Mikhail Gorbachev. A Nuclear Arms Race Will Produce No Winners

The fate of the INF treaty has politicians and ordinary people worried on every continent. I am also concerned, and not only because I signed that treaty with former U.S. President Ronald Reagan in Dec. 1987. These events are yet another manifestation of the dangerous and destructive trends in world politics facing us today.

The main idea guiding us on the path to signing the original treaty was expressed in a joint statement with the United States, adopted at our first meeting in Geneva: “A nuclear war cannot be won and must never be fought.”

That INF Treaty was the first step, and it was followed by others — the Strategic Arms Reduction Treaty (START I) and mutual steps towards eliminating a significant part of all tactical nuclear weapons. The two states revised their military doctrines to reduce their reliance on nuclear weapons, slashing their number by more than 80 percent from their highpoint during the Cold War.

The process started at that time had an affect beyond nuclear weapons alone. The Chemical Weapons Convention was signed in 1997 and the countries of Eastern and Western Europe agreed on a drastic reduction of their armed forces and weapons. This was the “peace dividend” from which everyone benefited — Europeans most of all — as a result of the end of the Cold War.

Ever since, the INF Treaty has served the security of our country, excluding the possibility of weapons capable of a “decapitation strike” being deploying near our borders.

I have to mention here that senior Russian officials sometimes criticized the treaty unfairly, lamenting the destruction of the missiles and claiming that they would still be useful to us. I always felt compelled to respond to such statements. 

In recent years, however, Russia has taken an unequivocal position in favor of preserving the INF Treaty.

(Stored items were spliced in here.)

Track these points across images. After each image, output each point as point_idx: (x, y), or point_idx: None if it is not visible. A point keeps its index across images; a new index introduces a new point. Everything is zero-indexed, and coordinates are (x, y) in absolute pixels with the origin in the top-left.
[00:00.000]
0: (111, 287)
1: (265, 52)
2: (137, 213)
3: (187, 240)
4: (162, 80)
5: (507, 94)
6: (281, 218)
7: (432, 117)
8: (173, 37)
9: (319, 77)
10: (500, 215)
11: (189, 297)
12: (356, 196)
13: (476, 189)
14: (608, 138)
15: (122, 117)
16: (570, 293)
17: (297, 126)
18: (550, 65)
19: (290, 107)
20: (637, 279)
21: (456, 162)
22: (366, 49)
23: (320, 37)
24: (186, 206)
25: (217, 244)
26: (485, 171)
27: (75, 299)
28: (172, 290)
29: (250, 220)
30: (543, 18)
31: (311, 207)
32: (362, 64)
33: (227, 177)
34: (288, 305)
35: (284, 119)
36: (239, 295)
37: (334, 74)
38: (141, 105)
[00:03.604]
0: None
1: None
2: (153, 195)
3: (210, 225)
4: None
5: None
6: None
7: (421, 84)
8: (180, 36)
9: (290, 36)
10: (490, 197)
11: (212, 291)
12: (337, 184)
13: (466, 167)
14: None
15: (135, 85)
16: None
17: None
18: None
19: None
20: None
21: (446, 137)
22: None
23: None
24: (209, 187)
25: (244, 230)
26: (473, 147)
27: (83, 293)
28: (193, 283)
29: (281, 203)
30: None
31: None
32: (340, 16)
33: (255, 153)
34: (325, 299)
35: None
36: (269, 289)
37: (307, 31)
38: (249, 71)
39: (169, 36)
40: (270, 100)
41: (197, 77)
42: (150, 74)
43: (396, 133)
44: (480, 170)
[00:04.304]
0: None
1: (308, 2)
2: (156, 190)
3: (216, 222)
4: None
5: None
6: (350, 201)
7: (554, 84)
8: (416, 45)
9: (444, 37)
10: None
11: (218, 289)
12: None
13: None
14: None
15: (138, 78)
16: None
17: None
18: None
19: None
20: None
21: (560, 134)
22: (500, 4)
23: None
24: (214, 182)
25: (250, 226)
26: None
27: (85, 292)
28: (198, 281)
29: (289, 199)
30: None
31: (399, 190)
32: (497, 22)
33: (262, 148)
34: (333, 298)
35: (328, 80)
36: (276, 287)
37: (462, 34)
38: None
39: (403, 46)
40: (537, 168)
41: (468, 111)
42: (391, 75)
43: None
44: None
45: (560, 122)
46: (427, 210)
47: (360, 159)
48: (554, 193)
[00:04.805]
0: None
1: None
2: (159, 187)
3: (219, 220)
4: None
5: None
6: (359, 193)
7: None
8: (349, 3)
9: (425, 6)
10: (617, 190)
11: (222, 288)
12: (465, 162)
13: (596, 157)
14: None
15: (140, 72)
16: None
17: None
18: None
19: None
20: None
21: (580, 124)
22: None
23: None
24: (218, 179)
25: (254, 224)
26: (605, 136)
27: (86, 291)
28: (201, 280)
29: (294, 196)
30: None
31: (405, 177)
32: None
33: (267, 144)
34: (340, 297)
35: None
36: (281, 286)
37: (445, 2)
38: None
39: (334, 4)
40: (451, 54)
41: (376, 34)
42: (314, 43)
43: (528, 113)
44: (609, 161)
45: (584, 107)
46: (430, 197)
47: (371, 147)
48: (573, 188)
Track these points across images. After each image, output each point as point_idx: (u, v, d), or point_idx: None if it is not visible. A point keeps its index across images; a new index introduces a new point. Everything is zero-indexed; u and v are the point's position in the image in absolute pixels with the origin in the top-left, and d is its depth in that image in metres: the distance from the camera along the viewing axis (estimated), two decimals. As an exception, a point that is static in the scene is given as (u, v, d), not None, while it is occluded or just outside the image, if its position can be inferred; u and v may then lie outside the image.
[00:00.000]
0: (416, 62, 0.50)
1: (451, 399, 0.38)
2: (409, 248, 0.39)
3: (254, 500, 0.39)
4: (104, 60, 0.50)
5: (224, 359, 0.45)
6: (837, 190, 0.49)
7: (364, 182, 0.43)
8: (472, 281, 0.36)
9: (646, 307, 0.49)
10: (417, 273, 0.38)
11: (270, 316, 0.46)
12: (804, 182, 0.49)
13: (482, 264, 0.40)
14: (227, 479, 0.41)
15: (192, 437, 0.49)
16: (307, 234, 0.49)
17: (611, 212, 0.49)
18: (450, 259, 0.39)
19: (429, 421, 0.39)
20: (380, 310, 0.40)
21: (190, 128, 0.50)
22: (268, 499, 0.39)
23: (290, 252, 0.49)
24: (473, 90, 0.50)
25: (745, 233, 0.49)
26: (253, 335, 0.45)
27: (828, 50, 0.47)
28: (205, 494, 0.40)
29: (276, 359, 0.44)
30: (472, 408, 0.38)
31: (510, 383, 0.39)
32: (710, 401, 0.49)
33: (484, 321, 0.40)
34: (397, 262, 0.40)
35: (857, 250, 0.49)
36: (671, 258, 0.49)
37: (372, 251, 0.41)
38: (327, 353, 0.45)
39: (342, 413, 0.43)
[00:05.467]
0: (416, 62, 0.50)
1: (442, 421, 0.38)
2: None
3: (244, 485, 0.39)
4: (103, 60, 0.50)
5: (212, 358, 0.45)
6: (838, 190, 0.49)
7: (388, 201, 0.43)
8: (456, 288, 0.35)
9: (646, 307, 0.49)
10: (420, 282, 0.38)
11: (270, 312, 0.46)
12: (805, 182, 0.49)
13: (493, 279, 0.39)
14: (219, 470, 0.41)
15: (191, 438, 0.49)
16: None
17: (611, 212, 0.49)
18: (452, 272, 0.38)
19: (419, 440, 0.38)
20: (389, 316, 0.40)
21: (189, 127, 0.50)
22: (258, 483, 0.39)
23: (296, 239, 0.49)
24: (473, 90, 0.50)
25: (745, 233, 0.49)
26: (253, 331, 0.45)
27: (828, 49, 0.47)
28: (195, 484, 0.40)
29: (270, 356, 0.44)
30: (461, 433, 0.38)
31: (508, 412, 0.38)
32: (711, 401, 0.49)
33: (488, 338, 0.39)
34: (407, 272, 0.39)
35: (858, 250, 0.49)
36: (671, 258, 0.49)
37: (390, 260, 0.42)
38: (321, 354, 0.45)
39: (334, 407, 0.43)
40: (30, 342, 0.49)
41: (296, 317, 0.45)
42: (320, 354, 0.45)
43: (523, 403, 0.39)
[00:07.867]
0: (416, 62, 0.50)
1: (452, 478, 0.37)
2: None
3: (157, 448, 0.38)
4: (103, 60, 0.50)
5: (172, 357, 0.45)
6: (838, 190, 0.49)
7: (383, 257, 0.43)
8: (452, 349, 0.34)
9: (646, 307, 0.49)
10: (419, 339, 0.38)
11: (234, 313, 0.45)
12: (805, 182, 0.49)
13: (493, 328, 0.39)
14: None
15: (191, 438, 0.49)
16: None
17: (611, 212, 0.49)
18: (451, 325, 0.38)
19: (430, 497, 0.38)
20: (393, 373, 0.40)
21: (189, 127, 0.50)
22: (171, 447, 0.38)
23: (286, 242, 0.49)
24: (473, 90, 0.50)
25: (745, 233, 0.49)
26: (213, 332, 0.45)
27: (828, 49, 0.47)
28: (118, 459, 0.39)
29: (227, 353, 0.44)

I hope this position reflects a deeper understanding of it's importance.

A great danger, however, now looms over all that we have achieved in the years since the end of the Cold War. The decision of the United States to withdraw from the INF Treaty threatens to reverse the progress made.

And this is not the first such step. The U.S. refused to ratify the Comprehensive Nuclear-Test-Ban Treaty (CTBT) and the country's unilateral decision in 2002 ended the Anti-Ballistic Missile Treaty (ABMT).

Of the three pillars of global strategic stability — the ABMT, INFT, and START I — only one remains, the New START signed by former Russian President Dmitry Medvedev and former U.S. President Barack Obama in 2010, and its fate is unclear. Judging by statements that representatives of the U.S. administration have made, that, too, could “become a thing of the past.”

What has happened? What threat is compelling the United States to dismantle a system for limiting nuclear arms that has served the world for decades?

According to the text in the INF Treaty, “Each party shall, in exercising its national sovereignty, have the right to withdraw from this Treaty if it decides that extraordinary events related to the subject matter of this Treaty have jeopardized its supreme interests. It shall give notice of its decision to withdraw to the other Party six months prior to withdrawal from this Treaty. Such notice shall include a statement of the extraordinary events the notifying Party regards as having jeopardized its supreme interests.”

That is, a country taking the step of leaving the treaty should explain to the world community what has compelled it walk away from it.

Where is this threat to the “supreme interests” of the security of the U.S. — a country whose military spending is at least three times greater than that of all of its potential rivals? Has the U.S. communicated that threat to the world community, the public, and the UN Security Council? No, it has not.